Quel est le lien entre le fiasco informatique de la Société de l’assurance automobile du Québec (SAAQ) et la volonté de Christian Dubé, le ministre de la Santé et des Services sociaux, d’embaucher des gestionnaires de choc du secteur privé pour le réseau de la santé ? C’est la responsabilisation, garantie essentielle de la bonne gouvernance.

D’abord, la SAAQ. La première leçon à tirer de ce fiasco informatique, c’est que, pour tout gouvernement, informatiser les dossiers de millions de citoyens sera toujours un défi.

Mais le ministre de la Cybersécurité et du Numérique, Éric Caire, a fait vraiment le service minimum. Quand la controverse a éclaté, au début de ce mois, M. Caire a tout fait sauf admettre quelque responsabilité.

« On a demandé à la SAAQ s’ils étaient prêts. La SAAQ nous a dit : nous sommes prêts. Ça fait qu’on les a laissés aller », avait-il dit à l’Assemblée nationale.

Quelques jours plus tard, le ministre en rajoutait une couche : « C’est un projet de la SAAQ, conçu par la SAAQ, géré par la SAAQ, donc c’est à eux à expliquer ce qui se passe et ce qu’ils vont faire… À l’automne, j’ai fait des demandes pour avoir des informations, et les indicateurs qu’on nous montrait étaient au vert. Donc, je suis extrêmement surpris de la situation », disait-il le 8 mars.

Au retour de la semaine de relâche, le premier ministre François Legault allait dans le même sens : « Ce que je veux, dans les prochains jours, les prochaines semaines, c’est d’évaluer le travail du conseil d’administration de la SAAQ et du président de la SAAQ, parce qu’il y a eu de toute évidence une grave lacune de planification. »

Bref, autant le ministre responsable du Numérique que le premier ministre trouvaient un moyen de chercher des responsables plutôt que d’assumer leur part.

Heureusement, la ministre des Transports, Geneviève Guilbault, était revenue rapidement d’une mission en Europe pour mettre en place des mesures pratiques pour réduire les attentes à la SAAQ. Mais on ne peut pas dire que le gouvernement en général a été très proactif dans ce dossier. On a plus eu l’impression qu’on cherchait ceux qu’il pouvait blâmer.

Ce qui nous amène à la santé.

Au cours de la campagne électorale de l’an dernier, le ministre de la Santé, Christian Dubé, a fait la promesse de créer une agence, appelée Santé Québec, qui serait chargée de coordonner au quotidien les opérations du système de santé.

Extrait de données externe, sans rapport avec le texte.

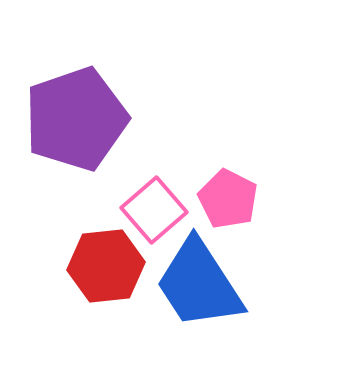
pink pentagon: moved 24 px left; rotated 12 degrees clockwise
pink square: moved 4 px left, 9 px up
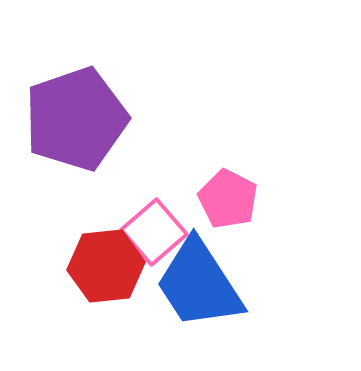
pink square: moved 22 px down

Le ministère de la Santé et des Services sociaux continuerait de planifier et de mesurer la performance du réseau.

Mais, il faut le noter, les partis de l’opposition à Québec disent plutôt craindre que cela serve à déresponsabiliser le ministre et lui permette de rejeter le blâme sur l’agence quand la soupe deviendrait trop chaude.

Rien ne nous prouve d’entrée de jeu que la création d’une case de plus dans le complexe organigramme de ce secteur va améliorer la gouvernance de la santé au Québec. Mais comme le ministre le croit dur comme fer, on donnera la chance au coureur. Encore la semaine dernière, il promettait de « shaker » les colonnes du temple avec son projet de loi qui sera déposé sous peu.

Or, on vient juste de voir avec la SAAQ comment une agence indépendante peut servir de bouc émissaire en temps de crise. Le gouvernement avait beau jeu de blâmer la société et son conseil d’administration indépendant pour le fiasco informatique pour essayer de fuir quelque forme de responsabilisation que ce soit pour lui-même.

En passant, le fichier informatique de la SAAQ, c’est de la toute petite bière comparé à l’informatisation du dossier santé. La SAAQ n’a besoin que d’un petit nombre de données : nom, adresse, numéro de permis, numéro d’immatriculation. Ce n’est guère plus compliqué que les Pages blanches que publiait jadis Bell Téléphone. Imaginez maintenant la complexité du dossier santé qui peut compter des centaines de pages de données, sans parler des enjeux de confidentialité.

Et maintenant, M. Dubé rajoute un enjeu. Il veut que sa nouvelle agence de santé soit dirigée par des « top guns » qu’il débaucherait du secteur privé avec des salaires qui seraient concurrentiels avec ceux qu’ils connaissent au privé.

Depuis le temps qu’on craint la « santé à deux vitesses », voici maintenant venir les dirigeants du système de santé qui seront à deux vitesses de rémunération.

Il ne peut y avoir à peu près rien de plus démotivant pour les gestionnaires actuels du réseau de la santé. Certes, ils ont leurs défauts, mais ce sont eux qui ont tenu le réseau à bout de bras depuis des années. Et on leur dit, maintenant, qu’on les remplacera aux plus hauts niveaux par des « top guns » payés, bien sûr, avec du « top argent ».

Et si on croit que c’est comme ça qu’on va accroître la responsabilisation, c’est clair qu’on fait fausse route.